### What needs to be done
Update the lines starting with the line with "catalogue / barcode: US 2057253" and going on through the line with "state / province: Missouri", replacing "collectors" with "collected by" and leaving everything else unchanged. Give back only those lines.

* * * * * * * * *

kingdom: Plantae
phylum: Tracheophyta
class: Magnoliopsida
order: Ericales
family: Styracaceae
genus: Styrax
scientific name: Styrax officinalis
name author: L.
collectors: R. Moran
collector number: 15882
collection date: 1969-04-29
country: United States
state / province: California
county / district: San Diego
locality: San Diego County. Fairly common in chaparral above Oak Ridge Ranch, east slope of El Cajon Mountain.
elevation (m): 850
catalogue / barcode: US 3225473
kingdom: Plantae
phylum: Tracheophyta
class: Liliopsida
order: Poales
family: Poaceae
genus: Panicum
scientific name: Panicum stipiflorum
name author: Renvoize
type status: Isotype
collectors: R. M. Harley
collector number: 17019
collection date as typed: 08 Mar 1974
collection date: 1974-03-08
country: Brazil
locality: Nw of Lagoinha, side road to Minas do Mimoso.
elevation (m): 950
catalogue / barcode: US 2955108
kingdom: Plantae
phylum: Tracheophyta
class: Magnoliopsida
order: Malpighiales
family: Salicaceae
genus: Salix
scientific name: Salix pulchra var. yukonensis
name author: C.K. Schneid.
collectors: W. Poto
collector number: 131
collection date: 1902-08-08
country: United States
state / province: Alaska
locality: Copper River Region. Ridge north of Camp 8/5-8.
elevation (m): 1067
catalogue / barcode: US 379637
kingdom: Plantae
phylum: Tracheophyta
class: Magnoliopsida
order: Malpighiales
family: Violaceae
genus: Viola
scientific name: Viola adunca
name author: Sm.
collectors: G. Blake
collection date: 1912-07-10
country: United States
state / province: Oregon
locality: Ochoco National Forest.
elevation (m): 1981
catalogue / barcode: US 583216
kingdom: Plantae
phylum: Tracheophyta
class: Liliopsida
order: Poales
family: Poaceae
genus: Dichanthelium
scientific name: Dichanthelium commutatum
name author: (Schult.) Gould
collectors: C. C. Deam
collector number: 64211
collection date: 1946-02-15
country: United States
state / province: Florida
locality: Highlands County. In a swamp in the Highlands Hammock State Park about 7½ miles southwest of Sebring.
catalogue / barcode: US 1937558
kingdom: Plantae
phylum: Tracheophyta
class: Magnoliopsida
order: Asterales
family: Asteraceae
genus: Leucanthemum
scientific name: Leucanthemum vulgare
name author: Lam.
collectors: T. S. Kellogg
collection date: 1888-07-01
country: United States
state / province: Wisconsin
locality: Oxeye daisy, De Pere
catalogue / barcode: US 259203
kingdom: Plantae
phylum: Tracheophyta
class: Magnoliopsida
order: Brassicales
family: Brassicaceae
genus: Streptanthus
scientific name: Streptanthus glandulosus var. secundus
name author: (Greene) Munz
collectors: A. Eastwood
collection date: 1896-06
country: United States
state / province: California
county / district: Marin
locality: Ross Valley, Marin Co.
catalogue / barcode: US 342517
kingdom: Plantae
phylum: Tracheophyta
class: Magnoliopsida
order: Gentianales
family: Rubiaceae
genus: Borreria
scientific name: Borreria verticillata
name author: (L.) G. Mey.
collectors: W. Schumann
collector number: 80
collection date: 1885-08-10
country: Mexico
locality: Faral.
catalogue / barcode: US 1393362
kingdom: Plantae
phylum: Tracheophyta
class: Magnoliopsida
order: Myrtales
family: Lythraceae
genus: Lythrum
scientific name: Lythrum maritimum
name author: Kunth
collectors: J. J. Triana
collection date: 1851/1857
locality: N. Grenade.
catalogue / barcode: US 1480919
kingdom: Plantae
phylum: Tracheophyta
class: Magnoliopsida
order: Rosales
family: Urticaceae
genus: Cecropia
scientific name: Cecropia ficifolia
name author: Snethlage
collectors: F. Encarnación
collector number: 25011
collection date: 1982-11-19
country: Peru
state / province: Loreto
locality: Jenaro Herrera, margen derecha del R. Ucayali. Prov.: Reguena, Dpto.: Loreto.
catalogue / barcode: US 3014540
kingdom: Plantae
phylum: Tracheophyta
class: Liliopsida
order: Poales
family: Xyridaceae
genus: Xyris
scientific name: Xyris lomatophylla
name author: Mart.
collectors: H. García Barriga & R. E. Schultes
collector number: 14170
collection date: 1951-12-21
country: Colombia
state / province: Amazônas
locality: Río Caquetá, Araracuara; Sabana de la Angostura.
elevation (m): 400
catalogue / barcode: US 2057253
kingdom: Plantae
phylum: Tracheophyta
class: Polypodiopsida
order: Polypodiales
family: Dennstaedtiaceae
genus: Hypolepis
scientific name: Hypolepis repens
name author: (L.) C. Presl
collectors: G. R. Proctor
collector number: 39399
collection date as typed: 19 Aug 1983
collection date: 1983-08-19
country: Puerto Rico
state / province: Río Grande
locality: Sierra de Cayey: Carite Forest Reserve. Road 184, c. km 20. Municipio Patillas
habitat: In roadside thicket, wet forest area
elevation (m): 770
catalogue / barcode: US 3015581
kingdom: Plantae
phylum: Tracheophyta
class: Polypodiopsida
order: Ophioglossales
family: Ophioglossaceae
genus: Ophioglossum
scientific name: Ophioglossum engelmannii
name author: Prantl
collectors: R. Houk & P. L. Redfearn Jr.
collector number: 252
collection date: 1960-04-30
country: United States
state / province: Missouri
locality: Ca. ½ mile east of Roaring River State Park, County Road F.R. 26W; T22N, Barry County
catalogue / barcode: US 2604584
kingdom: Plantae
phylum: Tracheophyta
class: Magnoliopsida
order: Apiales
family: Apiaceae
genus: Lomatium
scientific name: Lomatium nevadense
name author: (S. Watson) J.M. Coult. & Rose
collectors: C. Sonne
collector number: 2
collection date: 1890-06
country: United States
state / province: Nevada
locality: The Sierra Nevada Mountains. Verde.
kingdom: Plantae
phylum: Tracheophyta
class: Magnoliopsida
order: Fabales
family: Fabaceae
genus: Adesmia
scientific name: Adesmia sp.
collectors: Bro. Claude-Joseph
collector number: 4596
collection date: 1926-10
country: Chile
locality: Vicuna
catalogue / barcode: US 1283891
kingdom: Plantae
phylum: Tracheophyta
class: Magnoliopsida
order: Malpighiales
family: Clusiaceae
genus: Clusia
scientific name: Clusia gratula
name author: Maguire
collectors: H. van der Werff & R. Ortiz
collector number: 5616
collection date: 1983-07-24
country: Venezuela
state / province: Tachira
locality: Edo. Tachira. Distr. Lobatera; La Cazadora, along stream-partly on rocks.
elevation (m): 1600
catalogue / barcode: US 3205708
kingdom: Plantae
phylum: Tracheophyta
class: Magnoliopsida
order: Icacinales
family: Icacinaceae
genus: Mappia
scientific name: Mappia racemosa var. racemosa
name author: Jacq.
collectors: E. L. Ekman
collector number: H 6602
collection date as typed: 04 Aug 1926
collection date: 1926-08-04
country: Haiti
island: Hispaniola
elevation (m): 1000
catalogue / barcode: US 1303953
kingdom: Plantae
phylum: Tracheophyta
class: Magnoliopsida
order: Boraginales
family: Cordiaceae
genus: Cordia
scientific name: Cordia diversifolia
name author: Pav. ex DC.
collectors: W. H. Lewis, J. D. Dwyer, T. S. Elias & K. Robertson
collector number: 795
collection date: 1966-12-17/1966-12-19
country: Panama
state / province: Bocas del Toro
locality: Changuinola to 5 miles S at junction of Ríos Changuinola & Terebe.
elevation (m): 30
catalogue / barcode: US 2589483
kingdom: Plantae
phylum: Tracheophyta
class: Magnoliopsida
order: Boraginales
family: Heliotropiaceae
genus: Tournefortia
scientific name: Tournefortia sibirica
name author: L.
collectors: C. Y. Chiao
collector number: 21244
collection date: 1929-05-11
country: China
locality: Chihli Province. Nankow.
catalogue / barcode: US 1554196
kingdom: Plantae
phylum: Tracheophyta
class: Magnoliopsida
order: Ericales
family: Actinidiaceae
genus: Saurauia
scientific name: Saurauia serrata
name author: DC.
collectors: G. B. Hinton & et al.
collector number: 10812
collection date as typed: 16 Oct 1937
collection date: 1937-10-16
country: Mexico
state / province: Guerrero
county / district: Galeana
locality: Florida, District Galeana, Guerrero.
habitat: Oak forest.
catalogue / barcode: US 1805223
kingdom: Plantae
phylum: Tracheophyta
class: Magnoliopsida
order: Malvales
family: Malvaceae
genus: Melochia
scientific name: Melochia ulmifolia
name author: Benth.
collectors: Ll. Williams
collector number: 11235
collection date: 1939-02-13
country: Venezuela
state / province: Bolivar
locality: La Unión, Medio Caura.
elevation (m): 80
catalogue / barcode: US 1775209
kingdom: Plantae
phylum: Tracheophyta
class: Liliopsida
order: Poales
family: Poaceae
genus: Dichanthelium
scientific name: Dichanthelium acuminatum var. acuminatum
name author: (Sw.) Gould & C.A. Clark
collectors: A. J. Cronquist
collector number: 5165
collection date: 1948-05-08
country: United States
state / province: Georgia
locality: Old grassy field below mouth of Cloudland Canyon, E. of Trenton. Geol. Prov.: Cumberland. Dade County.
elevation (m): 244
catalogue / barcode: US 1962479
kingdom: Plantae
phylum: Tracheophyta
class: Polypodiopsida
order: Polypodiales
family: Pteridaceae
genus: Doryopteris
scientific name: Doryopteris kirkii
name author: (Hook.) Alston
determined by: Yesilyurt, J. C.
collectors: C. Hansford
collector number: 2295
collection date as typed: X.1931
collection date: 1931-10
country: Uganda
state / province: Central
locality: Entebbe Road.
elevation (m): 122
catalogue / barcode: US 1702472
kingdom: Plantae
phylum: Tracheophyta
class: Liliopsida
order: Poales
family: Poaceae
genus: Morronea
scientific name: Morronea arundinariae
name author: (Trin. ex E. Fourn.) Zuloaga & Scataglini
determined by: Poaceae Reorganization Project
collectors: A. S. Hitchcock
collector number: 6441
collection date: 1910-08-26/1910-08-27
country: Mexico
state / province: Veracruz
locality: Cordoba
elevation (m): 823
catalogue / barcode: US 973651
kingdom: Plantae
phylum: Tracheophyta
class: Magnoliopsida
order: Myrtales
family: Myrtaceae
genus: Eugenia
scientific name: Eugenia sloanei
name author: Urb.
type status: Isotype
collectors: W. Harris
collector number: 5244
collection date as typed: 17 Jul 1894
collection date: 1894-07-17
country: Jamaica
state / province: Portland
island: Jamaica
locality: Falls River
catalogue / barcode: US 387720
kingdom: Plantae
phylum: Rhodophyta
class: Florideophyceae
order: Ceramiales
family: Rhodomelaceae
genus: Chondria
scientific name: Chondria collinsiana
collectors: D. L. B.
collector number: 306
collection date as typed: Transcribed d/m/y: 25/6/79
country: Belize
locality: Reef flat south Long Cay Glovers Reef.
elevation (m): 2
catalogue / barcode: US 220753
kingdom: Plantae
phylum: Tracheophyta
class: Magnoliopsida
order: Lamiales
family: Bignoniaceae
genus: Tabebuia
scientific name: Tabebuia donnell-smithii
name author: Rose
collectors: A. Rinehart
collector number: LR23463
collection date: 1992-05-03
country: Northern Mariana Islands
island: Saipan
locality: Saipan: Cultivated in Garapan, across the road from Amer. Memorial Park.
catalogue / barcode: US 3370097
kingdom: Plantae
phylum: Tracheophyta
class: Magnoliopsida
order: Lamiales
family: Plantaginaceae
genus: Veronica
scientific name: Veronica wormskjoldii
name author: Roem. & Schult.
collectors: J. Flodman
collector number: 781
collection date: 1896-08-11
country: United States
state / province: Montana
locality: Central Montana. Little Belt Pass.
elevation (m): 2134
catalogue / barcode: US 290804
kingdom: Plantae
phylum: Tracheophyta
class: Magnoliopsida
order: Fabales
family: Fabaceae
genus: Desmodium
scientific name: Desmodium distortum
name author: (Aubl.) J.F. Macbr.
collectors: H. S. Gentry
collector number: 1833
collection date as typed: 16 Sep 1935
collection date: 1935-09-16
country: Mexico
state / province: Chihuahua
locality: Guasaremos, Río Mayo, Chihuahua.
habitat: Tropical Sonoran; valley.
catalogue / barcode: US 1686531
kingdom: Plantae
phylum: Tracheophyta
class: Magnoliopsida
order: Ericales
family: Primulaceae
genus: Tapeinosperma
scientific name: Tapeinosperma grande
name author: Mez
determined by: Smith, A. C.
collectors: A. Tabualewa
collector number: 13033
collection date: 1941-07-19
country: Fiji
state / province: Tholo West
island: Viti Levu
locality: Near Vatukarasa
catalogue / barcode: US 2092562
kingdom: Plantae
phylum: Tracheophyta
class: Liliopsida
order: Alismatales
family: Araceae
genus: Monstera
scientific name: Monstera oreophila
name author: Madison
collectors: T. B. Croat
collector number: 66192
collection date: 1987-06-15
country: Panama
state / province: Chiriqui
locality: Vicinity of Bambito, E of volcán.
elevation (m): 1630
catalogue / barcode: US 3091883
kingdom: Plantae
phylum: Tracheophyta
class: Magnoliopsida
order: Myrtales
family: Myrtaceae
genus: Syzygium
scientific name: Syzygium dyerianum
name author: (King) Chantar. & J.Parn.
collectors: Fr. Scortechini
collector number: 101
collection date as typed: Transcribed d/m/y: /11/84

* * * * * * * * *

### Worked solution
catalogue / barcode: US 2057253
kingdom: Plantae
phylum: Tracheophyta
class: Polypodiopsida
order: Polypodiales
family: Dennstaedtiaceae
genus: Hypolepis
scientific name: Hypolepis repens
name author: (L.) C. Presl
collected by: G. R. Proctor
collector number: 39399
collection date as typed: 19 Aug 1983
collection date: 1983-08-19
country: Puerto Rico
state / province: Río Grande
locality: Sierra de Cayey: Carite Forest Reserve. Road 184, c. km 20. Municipio Patillas
habitat: In roadside thicket, wet forest area
elevation (m): 770
catalogue / barcode: US 3015581
kingdom: Plantae
phylum: Tracheophyta
class: Polypodiopsida
order: Ophioglossales
family: Ophioglossaceae
genus: Ophioglossum
scientific name: Ophioglossum engelmannii
name author: Prantl
collected by: R. Houk & P. L. Redfearn Jr.
collector number: 252
collection date: 1960-04-30
country: United States
state / province: Missouri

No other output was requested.